Personalized Search doesn't need too much data: only 4 TB. "Personalized Search stores each user's data in Bigtable. Each user has a unique userid and is assigned a row named by that userid. All user actions are stored in a table."

Google Base uses 2 TB and Orkut only 9 TB of data.

If we take into account that all this information is compressed (for example, the crawled data has compression rate of 11%, so 800 TB become 88 TB), Google uses for all the services mentioned before 220 TB. It's also interesting to note that the size of the raw imagery from Google Earth is almost equal to the size of the compressed web pages crawled by Google.

56 comments:

  1. Not a lot there, i could nearly fit that on my hard drive *sarcasim*

    How did you find this out?

    ReplyDelete
  2. What about Gmail, Blogger, Googlepages, Calendar, Writely etc etc etc.

    It would be nice to see the exact number.

    Nice job Ionut.

    ReplyDelete
  3. For a comparison:

    The U.S. Library of Congress has claimed it contains approximately 20 terabytes of text.
    Rapidshare has over 360 terabytes of space used for hosting files.



    If Google has 24 billion pages and the crawled data needs 850 TB, an average page should be:

    934,584,883,609,600 / 24,000,000,000 = 38,941 (38 K)

    Google must have more than 24 billion pages (or store multiple versions of the same page) as this value seems pretty big.

    ReplyDelete
    Replies
    1. I think the 850tb of memory is just the ram

      Delete
    2. This comment has been removed by the author.

      Delete
  4. The source is a paper [PDF] written by some Google engineers about BigTable, an interesting way of storing data.

    ReplyDelete
  5. For some perspective, big enterprises often have storage needs in the petabytes, not terabytes. While Google seems to have a lot of data from its web indexing, I am guessing it is less data (less information) than Shell Oil has.

    So when we hear or think about Google setting out to index the world's information, they are perhaps only nibbling at it.

    Or maybe Google is storing exabytes that aren't obvious to us...

    ReplyDelete
  6. If I can get some of that(mearly a fraction about 0.01%) how big it is to me.

    ReplyDelete
  7. "the crawled data has compression rate of 11%, so 800 TB become 88 TB"

    Er that doesn't make sense. 800TB with a compression rate of 11% means it's more like 722TB.
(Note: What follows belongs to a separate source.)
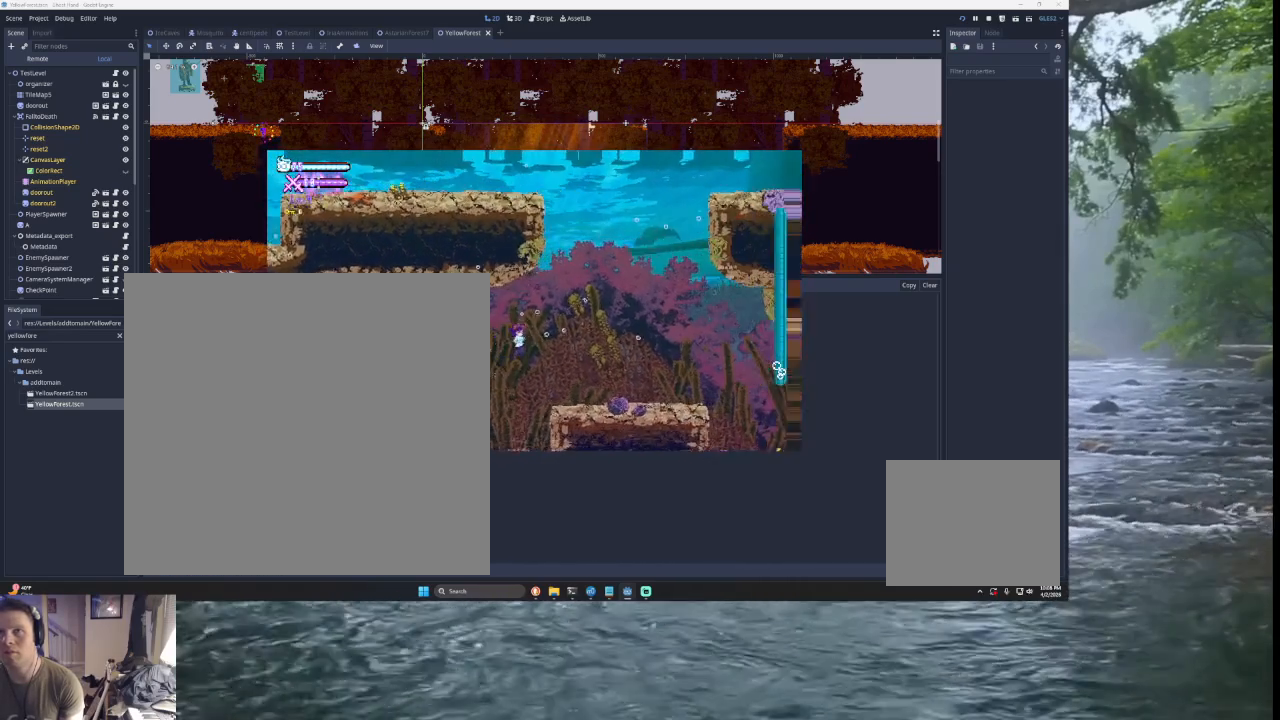
{"buttons": ["TRIANGLE"], "left_stick": "right", "right_stick": "center", "events": [[67, "TRIANGLE", "down"]]}
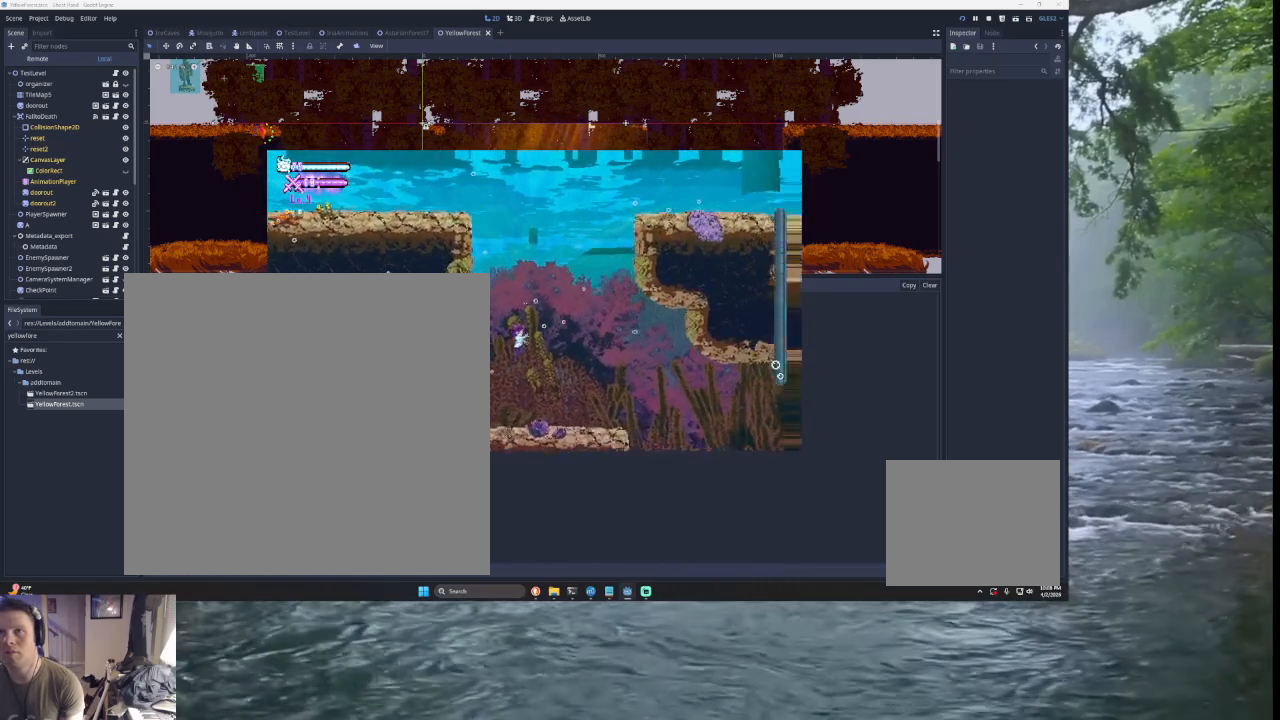
{"buttons": ["TRIANGLE"], "left_stick": "up", "right_stick": "center", "events": [[33, "left_stick", "up-right"], [100, "TRIANGLE", "up"], [133, "TRIANGLE", "down"], [133, "left_stick", "up"]]}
    To compress down to 88TB means the compression rate is more like 90%.

    ReplyDelete
  8. Not true. If the file size is S and the compression rate is X%, then the compressed file will have this size S*X/100.

    Compression rate = (compressed_size/original_size) * 100.

    See this Wikipedia article and check the compression rate displayed by your archiver.

    ReplyDelete
  9. well thats a lot thinking from a desktop perspective i guess... but i know of some global banks that have a few petabytes of storage in their data-centers ....

    ReplyDelete
  10. And wath is about Google Video? How much it spends?

    ReplyDelete
  11. Do you know the "How Much Info" page?
    http://www2.sims.berkeley.edu/research/projects/how-much-info-2003/

    ReplyDelete
  12. 11% compression??? I am from the information retrieval community and I can tell you that the index alone takes up 33% of the size of the original set of documents. Plus, google stores all the pages and images. That should be a lot too. I'd say, no matter what google does, it cannot be using less than 50% (425 TB) of space to hold its web-crawl+index.

    ReplyDelete
  13. You should not have read so much of this page to make a comment....

    >Anonymous said...
    >yall like boys//who gives a shit >about terabytes, petabytes and >all that shit?? are you kidding >me??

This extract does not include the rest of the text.